The collection of the dependent variables of pavement marking retroreflectivity and
detection distance of the pavement markings are each described separately in the study
design.
The process of data collection and analysis is explained in this chapter to show
how the study’s results were developed. The researcher measured retroreflectivity of the
pavement markings at various continuous wetting rainfall rates. The Texas
Transportation Institute used the same pavement marking samples to collect and analyze
all detection distance values in an effort that was separate from the thesis research (6).
The detection distance values are imported into this research for correlation analyses
purposes. The correlation of the retroreflectivity data and detection distance data were
tested to determine the relationship between the two dependent variables.
RETROREFLECTIVITY MEASUREMENT
The retroreflectivity data is one half of the information needed to achieve the
objectives of this thesis. The following sections describe the equipment used in
collecting the retroreflectivity data and the process of collecting the retroreflectivity data.

#### SUPPLIED ENTRIES
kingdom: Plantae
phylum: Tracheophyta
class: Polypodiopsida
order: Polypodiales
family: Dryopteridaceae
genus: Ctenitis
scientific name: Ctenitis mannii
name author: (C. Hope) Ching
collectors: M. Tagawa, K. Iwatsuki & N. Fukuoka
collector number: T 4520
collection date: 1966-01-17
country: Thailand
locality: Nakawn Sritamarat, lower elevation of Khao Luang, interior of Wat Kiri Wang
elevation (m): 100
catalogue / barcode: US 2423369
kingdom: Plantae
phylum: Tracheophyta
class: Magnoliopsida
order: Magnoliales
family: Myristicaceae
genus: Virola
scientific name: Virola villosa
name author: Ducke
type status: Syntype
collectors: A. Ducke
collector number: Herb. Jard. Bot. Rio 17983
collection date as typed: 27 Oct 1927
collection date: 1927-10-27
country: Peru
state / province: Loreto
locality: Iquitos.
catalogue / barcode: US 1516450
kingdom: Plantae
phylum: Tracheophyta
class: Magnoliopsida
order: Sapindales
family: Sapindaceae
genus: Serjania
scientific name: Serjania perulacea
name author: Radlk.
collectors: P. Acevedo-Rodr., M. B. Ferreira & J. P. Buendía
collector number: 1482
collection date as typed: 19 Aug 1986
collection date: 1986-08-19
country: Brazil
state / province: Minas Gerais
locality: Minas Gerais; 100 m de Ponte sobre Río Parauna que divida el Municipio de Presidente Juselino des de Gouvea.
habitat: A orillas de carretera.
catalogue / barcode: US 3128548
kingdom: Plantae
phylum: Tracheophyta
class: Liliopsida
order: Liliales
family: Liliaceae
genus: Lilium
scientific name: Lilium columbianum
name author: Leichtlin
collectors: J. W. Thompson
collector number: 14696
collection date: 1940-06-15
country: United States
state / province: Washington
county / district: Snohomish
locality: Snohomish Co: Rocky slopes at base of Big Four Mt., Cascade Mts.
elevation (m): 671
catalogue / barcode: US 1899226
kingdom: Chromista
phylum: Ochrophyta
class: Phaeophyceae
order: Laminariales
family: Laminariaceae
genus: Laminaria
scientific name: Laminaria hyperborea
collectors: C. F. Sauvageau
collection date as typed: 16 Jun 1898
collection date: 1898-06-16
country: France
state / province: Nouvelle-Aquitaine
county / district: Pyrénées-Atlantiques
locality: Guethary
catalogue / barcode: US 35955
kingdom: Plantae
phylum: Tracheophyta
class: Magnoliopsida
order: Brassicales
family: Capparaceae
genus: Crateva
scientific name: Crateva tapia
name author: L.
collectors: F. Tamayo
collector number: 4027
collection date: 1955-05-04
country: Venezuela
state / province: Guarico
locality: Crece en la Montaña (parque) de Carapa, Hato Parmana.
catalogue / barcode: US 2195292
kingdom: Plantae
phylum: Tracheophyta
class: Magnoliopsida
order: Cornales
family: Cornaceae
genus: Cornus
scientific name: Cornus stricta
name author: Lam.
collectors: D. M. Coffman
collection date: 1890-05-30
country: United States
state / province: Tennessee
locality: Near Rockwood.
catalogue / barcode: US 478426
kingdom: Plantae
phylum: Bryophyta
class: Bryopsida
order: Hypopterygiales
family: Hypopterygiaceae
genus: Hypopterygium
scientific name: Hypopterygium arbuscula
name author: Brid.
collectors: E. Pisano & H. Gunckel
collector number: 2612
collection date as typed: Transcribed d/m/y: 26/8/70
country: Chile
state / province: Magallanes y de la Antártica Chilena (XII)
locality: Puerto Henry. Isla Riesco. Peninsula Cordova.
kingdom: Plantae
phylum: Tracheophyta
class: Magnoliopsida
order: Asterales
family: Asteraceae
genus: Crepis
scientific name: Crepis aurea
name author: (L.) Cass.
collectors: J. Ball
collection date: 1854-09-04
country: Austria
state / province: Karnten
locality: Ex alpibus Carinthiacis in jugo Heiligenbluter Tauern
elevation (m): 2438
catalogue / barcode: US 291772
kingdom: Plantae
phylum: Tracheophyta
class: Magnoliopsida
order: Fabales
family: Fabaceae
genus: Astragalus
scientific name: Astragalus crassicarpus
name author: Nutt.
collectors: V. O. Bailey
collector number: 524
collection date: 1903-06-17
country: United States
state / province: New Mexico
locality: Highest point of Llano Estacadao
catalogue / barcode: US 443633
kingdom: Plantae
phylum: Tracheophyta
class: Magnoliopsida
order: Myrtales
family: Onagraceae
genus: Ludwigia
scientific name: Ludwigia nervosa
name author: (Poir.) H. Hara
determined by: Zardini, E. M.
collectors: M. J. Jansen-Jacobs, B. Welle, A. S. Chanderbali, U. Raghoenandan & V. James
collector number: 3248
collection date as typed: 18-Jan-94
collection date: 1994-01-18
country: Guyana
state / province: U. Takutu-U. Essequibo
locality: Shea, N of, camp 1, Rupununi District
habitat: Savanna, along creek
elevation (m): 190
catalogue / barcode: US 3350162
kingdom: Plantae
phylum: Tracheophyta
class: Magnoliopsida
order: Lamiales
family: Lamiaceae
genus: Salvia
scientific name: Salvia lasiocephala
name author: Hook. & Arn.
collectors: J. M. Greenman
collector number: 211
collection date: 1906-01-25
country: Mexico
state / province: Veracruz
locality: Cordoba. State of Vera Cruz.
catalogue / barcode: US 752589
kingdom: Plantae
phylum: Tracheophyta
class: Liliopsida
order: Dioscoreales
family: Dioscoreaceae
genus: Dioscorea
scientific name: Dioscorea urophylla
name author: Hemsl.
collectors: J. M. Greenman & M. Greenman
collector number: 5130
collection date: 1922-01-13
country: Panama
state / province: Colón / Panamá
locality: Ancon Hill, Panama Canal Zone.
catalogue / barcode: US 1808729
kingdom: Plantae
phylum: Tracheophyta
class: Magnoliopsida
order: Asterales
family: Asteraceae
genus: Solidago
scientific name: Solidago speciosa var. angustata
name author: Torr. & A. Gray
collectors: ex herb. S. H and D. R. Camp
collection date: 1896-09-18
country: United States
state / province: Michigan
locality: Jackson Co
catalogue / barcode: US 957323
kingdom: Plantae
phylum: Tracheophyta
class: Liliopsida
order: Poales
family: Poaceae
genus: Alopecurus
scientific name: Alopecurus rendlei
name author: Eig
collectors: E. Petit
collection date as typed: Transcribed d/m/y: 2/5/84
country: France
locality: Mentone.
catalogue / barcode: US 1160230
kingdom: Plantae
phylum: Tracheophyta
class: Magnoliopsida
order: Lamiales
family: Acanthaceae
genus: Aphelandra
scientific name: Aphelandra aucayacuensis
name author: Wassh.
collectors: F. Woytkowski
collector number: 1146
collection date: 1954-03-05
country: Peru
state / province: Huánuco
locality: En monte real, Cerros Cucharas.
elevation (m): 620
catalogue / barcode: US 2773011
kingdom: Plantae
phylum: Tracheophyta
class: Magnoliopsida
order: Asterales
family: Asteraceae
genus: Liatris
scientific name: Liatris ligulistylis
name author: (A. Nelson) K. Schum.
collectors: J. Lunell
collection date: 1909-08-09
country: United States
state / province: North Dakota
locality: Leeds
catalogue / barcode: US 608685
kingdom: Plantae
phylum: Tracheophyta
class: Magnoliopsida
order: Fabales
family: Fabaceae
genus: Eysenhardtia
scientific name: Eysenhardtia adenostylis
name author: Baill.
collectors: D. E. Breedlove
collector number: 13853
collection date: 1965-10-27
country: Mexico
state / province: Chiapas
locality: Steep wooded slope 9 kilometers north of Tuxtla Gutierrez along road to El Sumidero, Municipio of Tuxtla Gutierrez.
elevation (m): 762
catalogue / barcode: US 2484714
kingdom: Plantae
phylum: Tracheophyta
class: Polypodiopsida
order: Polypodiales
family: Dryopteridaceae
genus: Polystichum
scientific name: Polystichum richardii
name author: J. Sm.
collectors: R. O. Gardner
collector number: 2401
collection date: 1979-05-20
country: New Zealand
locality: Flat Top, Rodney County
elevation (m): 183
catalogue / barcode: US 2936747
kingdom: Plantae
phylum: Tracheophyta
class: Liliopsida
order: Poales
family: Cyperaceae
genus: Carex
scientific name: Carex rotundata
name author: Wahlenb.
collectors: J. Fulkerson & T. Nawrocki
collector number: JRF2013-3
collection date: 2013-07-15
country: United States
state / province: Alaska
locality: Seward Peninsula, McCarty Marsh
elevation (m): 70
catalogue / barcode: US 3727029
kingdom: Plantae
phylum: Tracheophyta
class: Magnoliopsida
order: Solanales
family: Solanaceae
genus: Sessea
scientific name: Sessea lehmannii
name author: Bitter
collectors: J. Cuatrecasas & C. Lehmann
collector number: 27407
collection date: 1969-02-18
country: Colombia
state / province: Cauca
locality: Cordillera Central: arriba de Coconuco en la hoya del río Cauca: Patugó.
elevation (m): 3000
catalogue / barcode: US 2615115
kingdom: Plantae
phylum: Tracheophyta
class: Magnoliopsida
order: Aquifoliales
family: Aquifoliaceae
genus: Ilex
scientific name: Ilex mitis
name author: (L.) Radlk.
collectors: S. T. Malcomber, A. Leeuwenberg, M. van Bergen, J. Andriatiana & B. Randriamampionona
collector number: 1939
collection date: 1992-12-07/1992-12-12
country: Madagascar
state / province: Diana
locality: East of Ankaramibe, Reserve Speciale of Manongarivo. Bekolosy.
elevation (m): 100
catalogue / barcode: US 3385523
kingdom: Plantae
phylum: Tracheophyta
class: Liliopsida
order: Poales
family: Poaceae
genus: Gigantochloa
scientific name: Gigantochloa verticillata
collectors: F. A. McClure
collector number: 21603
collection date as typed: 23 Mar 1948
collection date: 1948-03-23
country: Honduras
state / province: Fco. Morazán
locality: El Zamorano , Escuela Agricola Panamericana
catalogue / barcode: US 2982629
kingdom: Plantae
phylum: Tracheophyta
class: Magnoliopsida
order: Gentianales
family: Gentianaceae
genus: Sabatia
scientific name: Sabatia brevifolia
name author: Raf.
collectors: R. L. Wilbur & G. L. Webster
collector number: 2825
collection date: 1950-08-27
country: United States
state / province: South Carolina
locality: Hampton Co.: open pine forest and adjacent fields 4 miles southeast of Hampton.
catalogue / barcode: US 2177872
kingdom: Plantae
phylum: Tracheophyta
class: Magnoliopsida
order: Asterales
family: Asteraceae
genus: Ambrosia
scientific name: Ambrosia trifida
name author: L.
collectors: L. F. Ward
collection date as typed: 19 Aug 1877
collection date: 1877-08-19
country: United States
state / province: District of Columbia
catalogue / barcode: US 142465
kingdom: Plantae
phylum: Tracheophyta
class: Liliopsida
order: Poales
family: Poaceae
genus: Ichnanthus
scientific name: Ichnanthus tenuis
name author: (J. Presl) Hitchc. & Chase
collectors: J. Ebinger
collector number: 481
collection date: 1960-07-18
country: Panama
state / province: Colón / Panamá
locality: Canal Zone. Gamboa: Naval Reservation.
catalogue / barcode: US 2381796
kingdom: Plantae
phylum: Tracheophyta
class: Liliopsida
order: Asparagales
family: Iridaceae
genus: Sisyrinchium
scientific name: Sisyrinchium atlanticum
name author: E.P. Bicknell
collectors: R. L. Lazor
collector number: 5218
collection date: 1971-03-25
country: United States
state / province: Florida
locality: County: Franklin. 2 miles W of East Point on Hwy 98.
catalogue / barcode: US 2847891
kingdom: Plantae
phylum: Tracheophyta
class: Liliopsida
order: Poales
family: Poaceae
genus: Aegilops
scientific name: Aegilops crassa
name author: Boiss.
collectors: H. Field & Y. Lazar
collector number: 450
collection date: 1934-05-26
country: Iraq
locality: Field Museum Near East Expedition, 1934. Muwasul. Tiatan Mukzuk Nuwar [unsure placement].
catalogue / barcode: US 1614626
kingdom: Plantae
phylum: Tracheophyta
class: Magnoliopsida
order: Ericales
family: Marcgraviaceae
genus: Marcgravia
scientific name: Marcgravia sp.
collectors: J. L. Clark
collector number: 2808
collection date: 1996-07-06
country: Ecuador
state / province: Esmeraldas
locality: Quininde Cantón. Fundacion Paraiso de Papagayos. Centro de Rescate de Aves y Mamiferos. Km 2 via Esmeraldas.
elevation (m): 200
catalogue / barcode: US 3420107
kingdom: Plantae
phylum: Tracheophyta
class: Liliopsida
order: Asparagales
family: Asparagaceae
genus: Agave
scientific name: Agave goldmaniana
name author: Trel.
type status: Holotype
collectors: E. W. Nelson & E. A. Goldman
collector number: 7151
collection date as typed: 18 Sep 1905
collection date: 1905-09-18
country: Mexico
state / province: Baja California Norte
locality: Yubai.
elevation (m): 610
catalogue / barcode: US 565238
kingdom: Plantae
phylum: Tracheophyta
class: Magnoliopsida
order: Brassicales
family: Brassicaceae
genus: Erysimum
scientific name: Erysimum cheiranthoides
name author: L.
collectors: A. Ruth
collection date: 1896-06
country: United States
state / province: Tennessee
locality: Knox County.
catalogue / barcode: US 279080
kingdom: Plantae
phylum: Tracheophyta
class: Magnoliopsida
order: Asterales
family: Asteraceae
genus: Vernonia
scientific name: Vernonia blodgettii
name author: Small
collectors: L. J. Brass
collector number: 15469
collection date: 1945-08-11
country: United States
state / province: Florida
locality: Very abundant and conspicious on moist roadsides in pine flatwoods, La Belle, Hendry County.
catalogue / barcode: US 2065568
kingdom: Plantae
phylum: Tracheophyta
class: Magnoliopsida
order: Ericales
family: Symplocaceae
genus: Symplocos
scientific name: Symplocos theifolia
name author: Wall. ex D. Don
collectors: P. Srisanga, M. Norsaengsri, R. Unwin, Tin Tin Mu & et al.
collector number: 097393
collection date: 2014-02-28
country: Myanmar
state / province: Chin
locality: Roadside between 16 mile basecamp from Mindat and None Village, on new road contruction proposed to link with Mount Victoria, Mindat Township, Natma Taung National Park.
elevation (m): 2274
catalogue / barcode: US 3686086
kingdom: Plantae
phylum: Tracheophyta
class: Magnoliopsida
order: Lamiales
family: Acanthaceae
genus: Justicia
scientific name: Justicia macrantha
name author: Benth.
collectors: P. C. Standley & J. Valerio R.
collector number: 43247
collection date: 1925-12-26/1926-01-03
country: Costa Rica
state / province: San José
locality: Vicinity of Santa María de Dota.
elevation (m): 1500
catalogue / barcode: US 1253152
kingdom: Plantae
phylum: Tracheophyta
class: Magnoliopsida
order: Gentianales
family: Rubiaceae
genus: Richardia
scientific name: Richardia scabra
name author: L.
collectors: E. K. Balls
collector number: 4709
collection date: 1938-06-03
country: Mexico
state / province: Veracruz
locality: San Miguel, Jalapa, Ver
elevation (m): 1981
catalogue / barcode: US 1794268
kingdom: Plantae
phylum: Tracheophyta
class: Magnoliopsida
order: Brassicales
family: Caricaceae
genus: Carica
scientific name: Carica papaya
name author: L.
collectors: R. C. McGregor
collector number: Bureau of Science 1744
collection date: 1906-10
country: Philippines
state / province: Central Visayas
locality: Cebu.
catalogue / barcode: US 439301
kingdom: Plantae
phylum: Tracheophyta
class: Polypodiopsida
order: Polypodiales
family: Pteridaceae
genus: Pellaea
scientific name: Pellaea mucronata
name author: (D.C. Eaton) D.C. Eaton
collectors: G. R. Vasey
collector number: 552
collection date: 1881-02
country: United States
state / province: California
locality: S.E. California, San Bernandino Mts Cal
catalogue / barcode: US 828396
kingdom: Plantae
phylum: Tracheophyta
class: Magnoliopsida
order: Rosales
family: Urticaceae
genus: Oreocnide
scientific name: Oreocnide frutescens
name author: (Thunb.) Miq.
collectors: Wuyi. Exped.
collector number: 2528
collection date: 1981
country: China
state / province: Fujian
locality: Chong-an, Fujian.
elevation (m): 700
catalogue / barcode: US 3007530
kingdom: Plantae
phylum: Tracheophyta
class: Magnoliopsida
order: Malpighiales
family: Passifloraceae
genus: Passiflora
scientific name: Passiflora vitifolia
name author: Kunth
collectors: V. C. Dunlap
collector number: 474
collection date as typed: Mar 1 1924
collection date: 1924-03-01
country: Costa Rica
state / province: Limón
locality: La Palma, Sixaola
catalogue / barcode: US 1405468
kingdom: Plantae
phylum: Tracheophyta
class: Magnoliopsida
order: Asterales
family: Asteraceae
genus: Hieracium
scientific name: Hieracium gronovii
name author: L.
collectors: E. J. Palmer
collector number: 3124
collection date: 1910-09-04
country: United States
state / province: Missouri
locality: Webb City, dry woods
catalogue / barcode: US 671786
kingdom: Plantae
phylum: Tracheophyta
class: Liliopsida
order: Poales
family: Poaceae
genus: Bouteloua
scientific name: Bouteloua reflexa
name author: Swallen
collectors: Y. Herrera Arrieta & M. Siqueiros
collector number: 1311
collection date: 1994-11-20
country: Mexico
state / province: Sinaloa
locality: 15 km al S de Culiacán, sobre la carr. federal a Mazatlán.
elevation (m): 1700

#### SHORT TASK 1
Reproduce word for word the portion of the passage on pavement marking retroreflectivity starting at "The detection distance" and ending at "the retroreflectivity data.".
#### SHORT TASK 2
Write the text that follows the last sentence of the passage on pavement marking retroreflectivity.

#### EXERCISE OUTPUT 1
The detection distance values are imported into this research for correlation analyses
purposes. The correlation of the retroreflectivity data and detection distance data were
tested to determine the relationship between the two dependent variables.
RETROREFLECTIVITY MEASUREMENT
The retroreflectivity data is one half of the information needed to achieve the
objectives of this thesis. The following sections describe the equipment used in
collecting the retroreflectivity data and the process of collecting the retroreflectivity data.

#### EXERCISE OUTPUT 2
The pavement marking samples are also described.
36
Variables
The dependent variable for this section of the research is the pavement markings’
retroreflectivity. Retroreflectivity is based on measurements taken with a handheld
retroreflectometer.
The researcher determined the following independent variables for the
retroreflectivity data, to achieve the objectives of the research.
• Pavement Marking Type: The researcher used the same samples in the
retroreflectivity study as TTI used in their detection distance study.
Descriptions of the pavement markings are provided in the pavement
marking section on page 40.
• Continuous Wetting Rainfall Intensity: The researcher varied the intensity of
the water falling on the pavement marking samples. The researcher
measured the retroreflectivity of each sample under the different continuous
wetting intensities.
Equipment
The researcher used two main pieces of equipment during the retroreflectivity
data collection. These pieces of equipment are a handheld retroreflectometer used to
measure the retroreflectivity and a specially designed continuous wetting spray unit used
to produce a condition of continuous wetting.
Handheld Retroreflectometer
The researcher used an MX30 handheld retroreflectometer. Figure 3 is an image
of the retroreflectometer and how it is aligned on a pavement marking. This device was
37
used because it uses an external beam and can therefore measure continuous wetting
conditions. Based on the literature review, the MX30 can accurately measure
retroreflectivity from 20 to 1200 mcd/m2/lx, and it can take accurate readings over a
wide range of ambient conditions (16, 17).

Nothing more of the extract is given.